**What you have to do**
Return the lines word for word, starting with the line that contains "た。繰り上がるなんて、あり得るのでしょうか？ 大賢者 補欠が繰り" and ending after the line that contains "Veranstaltungen". Omit the pictures from your answer.

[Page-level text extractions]
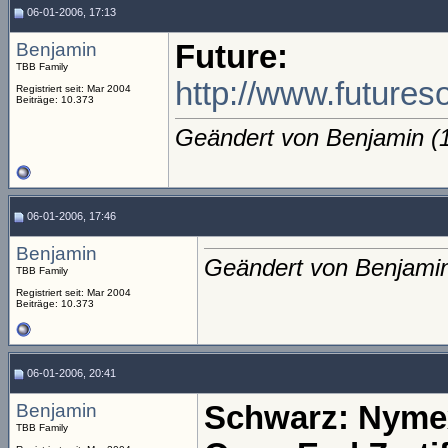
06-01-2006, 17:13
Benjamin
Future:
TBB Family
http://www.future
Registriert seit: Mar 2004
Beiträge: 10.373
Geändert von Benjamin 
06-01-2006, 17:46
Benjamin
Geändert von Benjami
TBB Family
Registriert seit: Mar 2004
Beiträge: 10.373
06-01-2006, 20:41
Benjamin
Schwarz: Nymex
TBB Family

==

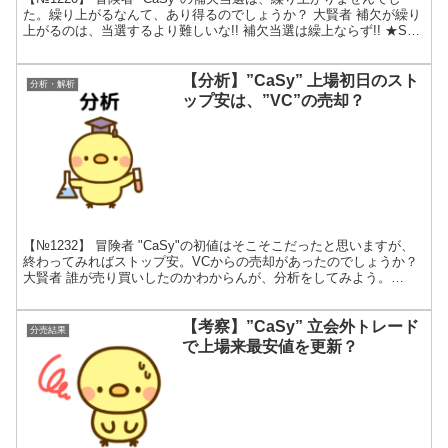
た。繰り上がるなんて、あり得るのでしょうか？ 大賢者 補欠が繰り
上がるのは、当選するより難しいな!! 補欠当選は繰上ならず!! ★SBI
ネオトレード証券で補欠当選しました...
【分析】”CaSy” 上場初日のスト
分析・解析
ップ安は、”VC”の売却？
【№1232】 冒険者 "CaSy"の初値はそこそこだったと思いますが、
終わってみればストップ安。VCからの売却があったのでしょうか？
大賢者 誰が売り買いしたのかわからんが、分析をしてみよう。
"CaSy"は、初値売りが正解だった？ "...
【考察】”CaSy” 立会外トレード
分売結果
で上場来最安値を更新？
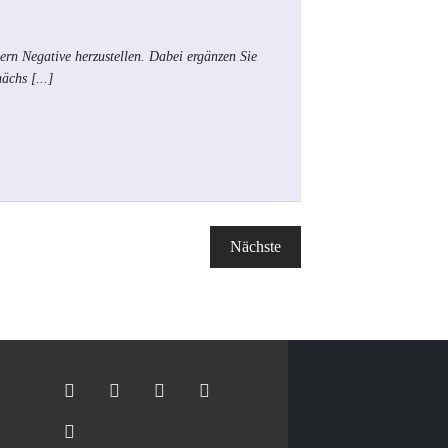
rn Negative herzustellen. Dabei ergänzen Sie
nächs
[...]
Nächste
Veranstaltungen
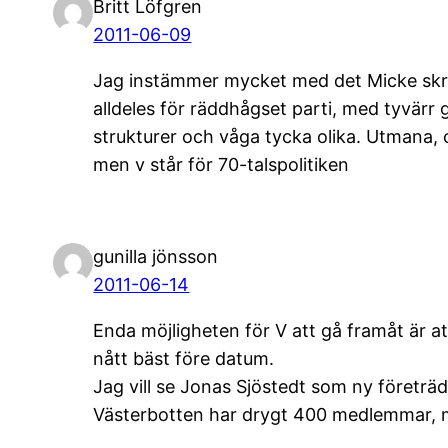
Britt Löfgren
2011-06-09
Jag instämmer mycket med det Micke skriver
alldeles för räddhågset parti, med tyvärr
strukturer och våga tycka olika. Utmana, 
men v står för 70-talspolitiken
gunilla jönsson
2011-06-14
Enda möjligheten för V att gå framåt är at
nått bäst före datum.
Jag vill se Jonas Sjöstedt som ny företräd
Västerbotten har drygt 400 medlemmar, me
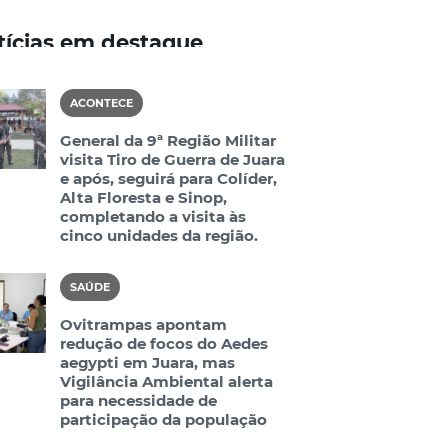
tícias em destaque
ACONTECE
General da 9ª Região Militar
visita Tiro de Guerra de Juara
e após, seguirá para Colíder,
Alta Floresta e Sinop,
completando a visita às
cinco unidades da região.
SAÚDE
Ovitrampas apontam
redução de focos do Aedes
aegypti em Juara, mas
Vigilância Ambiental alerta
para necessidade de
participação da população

**Solution**
た。繰り上がるなんて、あり得るのでしょうか？ 大賢者 補欠が繰り
上がるのは、当選するより難しいな!! 補欠当選は繰上ならず!! ★SBI
ネオトレード証券で補欠当選しました...
【分析】”CaSy” 上場初日のスト
分析・解析
ップ安は、”VC”の売却？
【№1232】 冒険者 "CaSy"の初値はそこそこだったと思いますが、
終わってみればストップ安。VCからの売却があったのでしょうか？
大賢者 誰が売り買いしたのかわからんが、分析をしてみよう。
"CaSy"は、初値売りが正解だった？ "...
【考察】”CaSy” 立会外トレード
分売結果
で上場来最安値を更新？
rn Negative herzustellen. Dabei ergänzen Sie
nächs
[...]
Nächste
Veranstaltungen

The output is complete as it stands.